Courtesans and Fishcakes

“Most of the time we forget the strangeness of reading.”

Peter Schwenger

Now, this has been on my TBR (at the Book Repository) for about four years, so I think it probably qualifies for the TBR Reading Challenge at Bookish. I won it at school as a prize for Latin, which is a bit of a puzzler since it’s actually a book about Ancient Greece. But hey ho. Never turn your nose up at free books.

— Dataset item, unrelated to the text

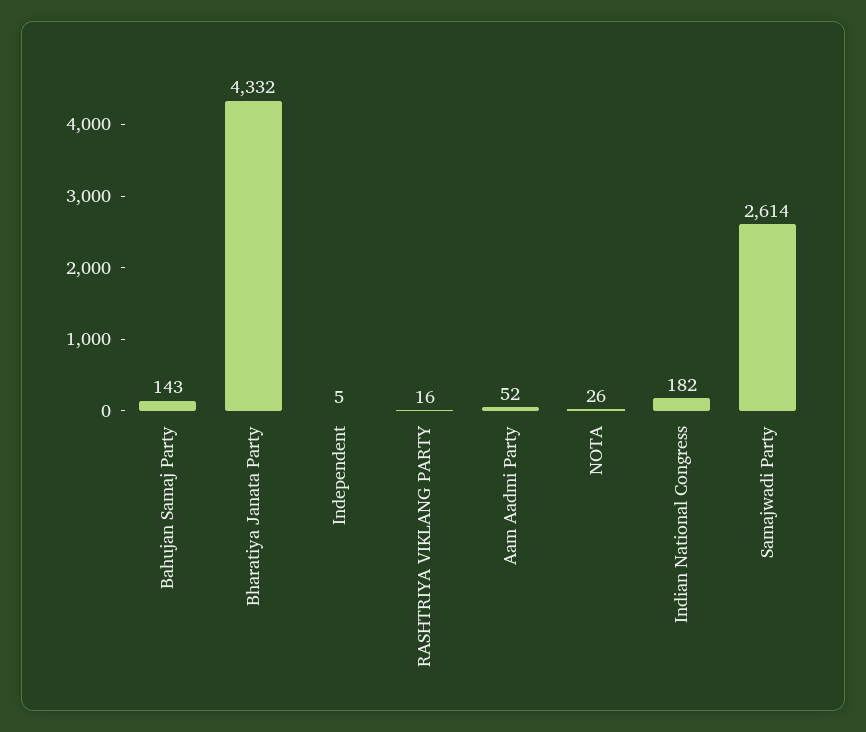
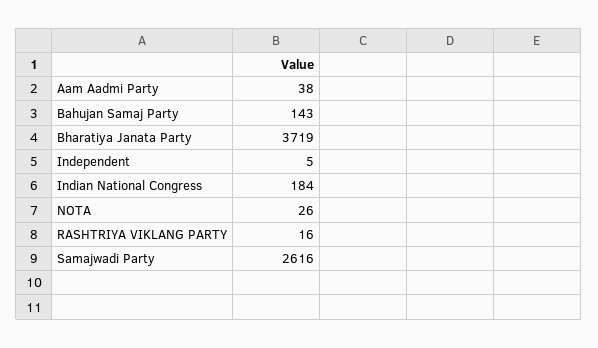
Bharatiya Janata Party: 4332 -> 3719
Aam Aadmi Party: 52 -> 38
Indian National Congress: 182 -> 184
Samajwadi Party: 2614 -> 2616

I was slightly (well, very) worried that it might be rather dull and dry, being a 300-page history book with extremely small, dense type. Actually, it’s surprisingly engaging: an account of attitudes to food and drink and sex in classical Athens. I personally find social history much more interesting than political history – Greece is alien enough to make reading about it a little like reading about a really well-built fantasy world – and books about food are always good.

(Mmmm. Food.)

It helps, of course, that Davidson has a nicely accessible prose style, conversational without being unacademic, and amusingly sardonic in places, as when he’s criticizing Foucault and Freud. (It’s about time someone argued with Foucault, after all). I actually found the first half of the book, in which Davidson extrapolates specific details about Greek pleasures from textual evidence, more interesting than the second half, which discusses these details in the political context of Greek democracy (overindulgence being, apparently, an early-warning sign for tyranny); but that’s a personal preference, and certainly doesn’t reflect on the quality of the second half.

Of course, I don’t read enough history to say anything about the factual accuracy of any of this, but, certainly, it’s well-written and quite fascinating; great for the casual reader.